NABIRE, JELATANEWSPAPUA.COM – Badan Pengurus Komite Nasional Papua Barat (BPW-KNPB) Teluk Cenderawasih, Nabire, memperingati 63 tahun lahirnya New York Agreement yang ditandatangani pada 15 Agustus 1962. Dalam momentum tersebut, KNPB menyampaikan tujuh poin pernyataan politik yang menyoroti dampak perjanjian itu terhadap masa depan Papua.

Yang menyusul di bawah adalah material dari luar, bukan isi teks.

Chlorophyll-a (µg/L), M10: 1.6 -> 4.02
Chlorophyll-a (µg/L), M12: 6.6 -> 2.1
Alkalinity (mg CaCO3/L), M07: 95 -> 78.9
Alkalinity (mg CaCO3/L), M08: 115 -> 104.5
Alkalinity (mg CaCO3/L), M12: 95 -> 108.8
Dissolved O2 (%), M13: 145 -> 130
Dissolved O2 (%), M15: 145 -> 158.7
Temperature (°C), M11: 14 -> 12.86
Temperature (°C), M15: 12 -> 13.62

Juru bicara KNPB Teluk Cenderawasih, Krish Mote, menyebut New York Agreement merupakan produk politik global yang dirancang untuk mengamankan kepentingan Amerika Serikat di tengah ketegangan Perang Dingin. Menurutnya, perjanjian itu mengabaikan hak politik bangsa Papua Barat yang kala itu tengah dipersiapkan menjadi sebuah negara merdeka oleh Belanda.
“Sejak administrasi wilayah diserahkan ke Indonesia, rakyat Papua Barat terus mengalami pelanggaran HAM, eksploitasi sumber daya alam, serta marginalisasi karena arus transmigrasi,” ujar Krish dalam keterangan pers, Jumat (15/08).

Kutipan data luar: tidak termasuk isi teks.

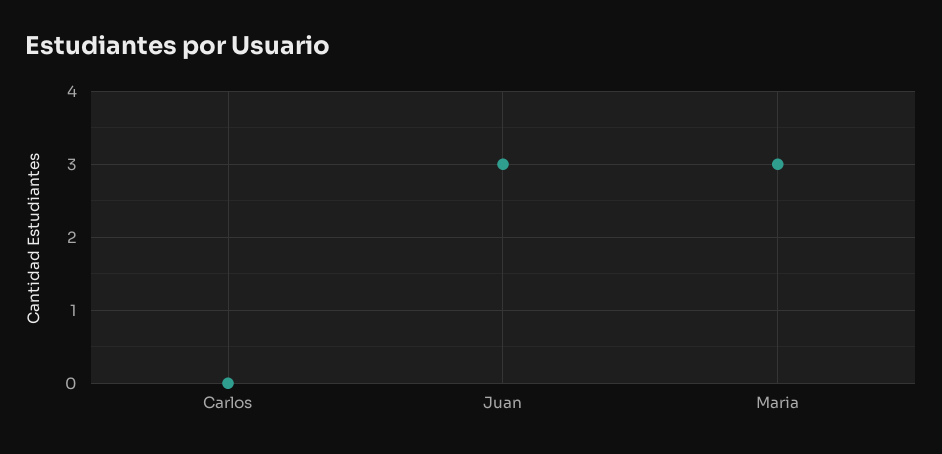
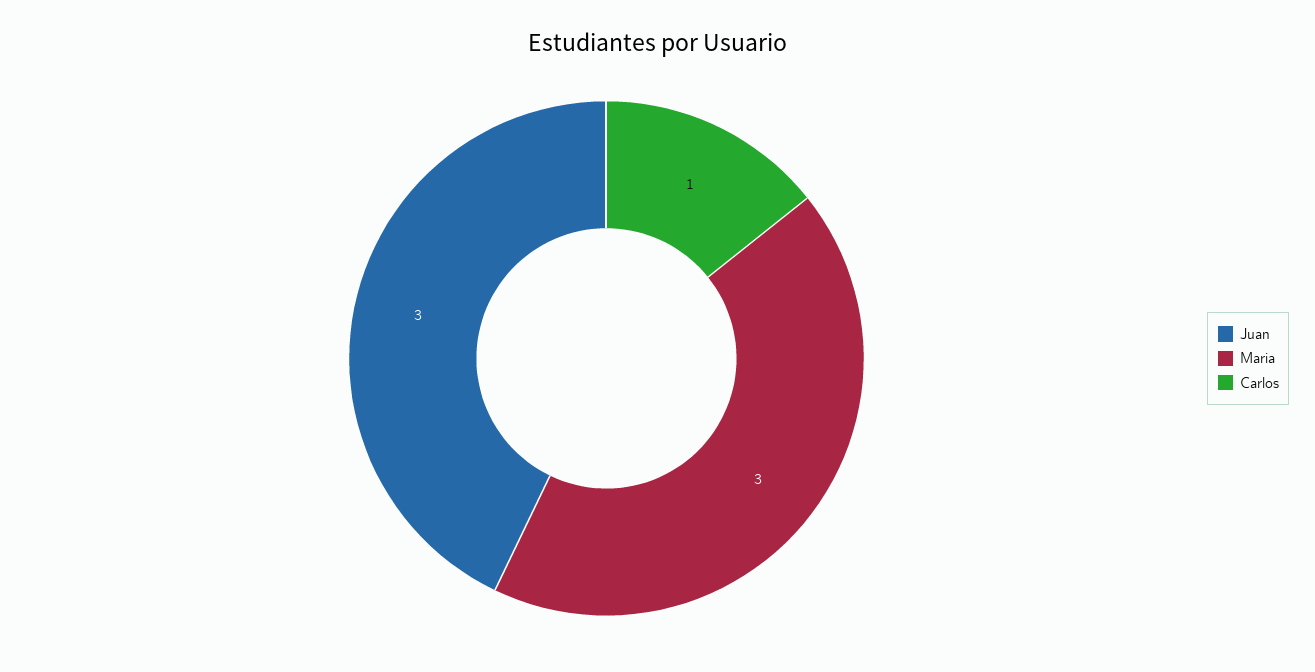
Carlos: 0 -> 1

Tujuh Poin Pernyataan KNPB
Dalam momentum peringatan 63 tahun New York Agreement, KNPB Teluk Cenderawasih menyampaikan tujuh butir sikap politik sebagai berikut:
1. Pemerintah Belanda diminta segera bertanggung jawab atas hak politik bangsa Papua yang telah dideklarasikan pada 1 Desember 1961, ketika wilayah Papua masih berada di bawah administrasi Nederland Nieuw Guinea.

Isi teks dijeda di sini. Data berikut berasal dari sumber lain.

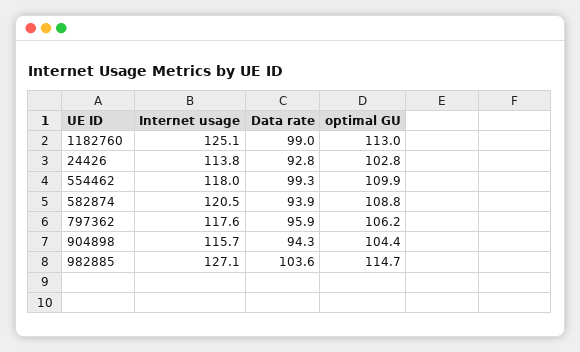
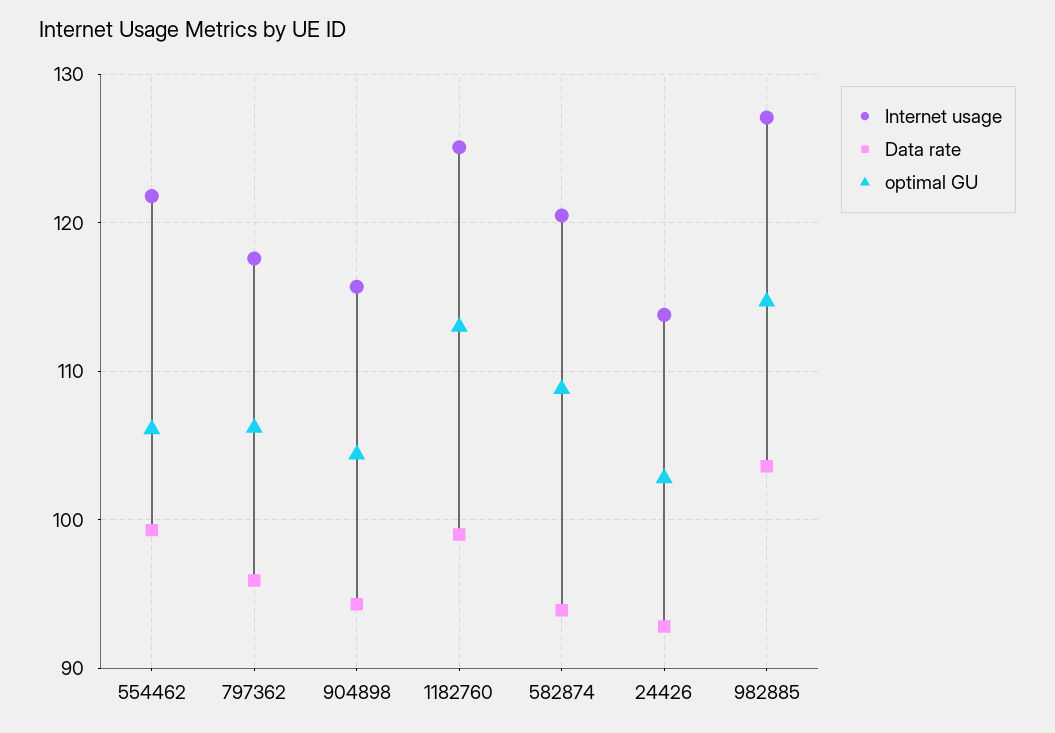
Internet usage, 554462: 118 -> 122
optimal GU, 554462: 109.9 -> 106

2. Pemerintah Indonesia diminta bertanggung jawab atas operasi Trikora 19 Desember 1961 yang dinilai mencederai hak politik bangsa Papua. Operasi itu dianggap bertentangan dengan Piagam PBB Pasal 73 tentang pemberian kemerdekaan bagi wilayah jajahan serta Bab XII Pasal 75–80 tentang sistem perwalian internasional.
3. Penghentian operasi militer di seluruh wilayah konflik bersenjata di Papua. KNPB mendesak pemerintah Indonesia mencari solusi penyelesaian konflik secara damai dan bermartabat.
4. Peninjauan isi New York Agreement 1962 oleh Indonesia, Belanda, dan PBB. Menurut KNPB, hingga kini rakyat Papua tidak menerima hasil Pepera 1969 dan masih mengklaim 1 Desember 1961 sebagai hari kemerdekaan bangsa Papua.
5. Penolakan Pepera 1969. KNPB menegaskan bahwa hasil Pepera tidak sesuai dengan ketentuan New York Agreement sehingga klaim kedaulatan Indonesia di Papua berdasarkan Resolusi 2504 dinilai tidak sah dan cacat hukum.
6. Desakan kepada Indonesia, Belanda, dan PBB untuk meninjau ulang proses Pepera 1969 yang disebut tidak adil dan tidak demokratis.
7. Referendum Papua. KNPB menegaskan kembali tuntutan agar pemerintah Indonesia sebagai negara demokrasi segera menggelar referendum yang bebas, jujur, demokratis, dan diawasi langsung oleh PBB.
Tuntutan Referendum
KNPB menyebut selama 63 tahun sejak New York Agreement disepakati, rakyat Papua Barat masih menjadi korban dari konsekuensi perjanjian tersebut. Eksploitasi sumber daya alam, pelanggaran HAM, dan marginalisasi sosial disebut sebagai dampak nyata yang masih dirasakan hingga kini.
“Untuk mengakhiri konflik berkepanjangan, kami menegaskan kembali tuntutan referendum yang demokratis dan terawasi oleh PBB,” kata Krish.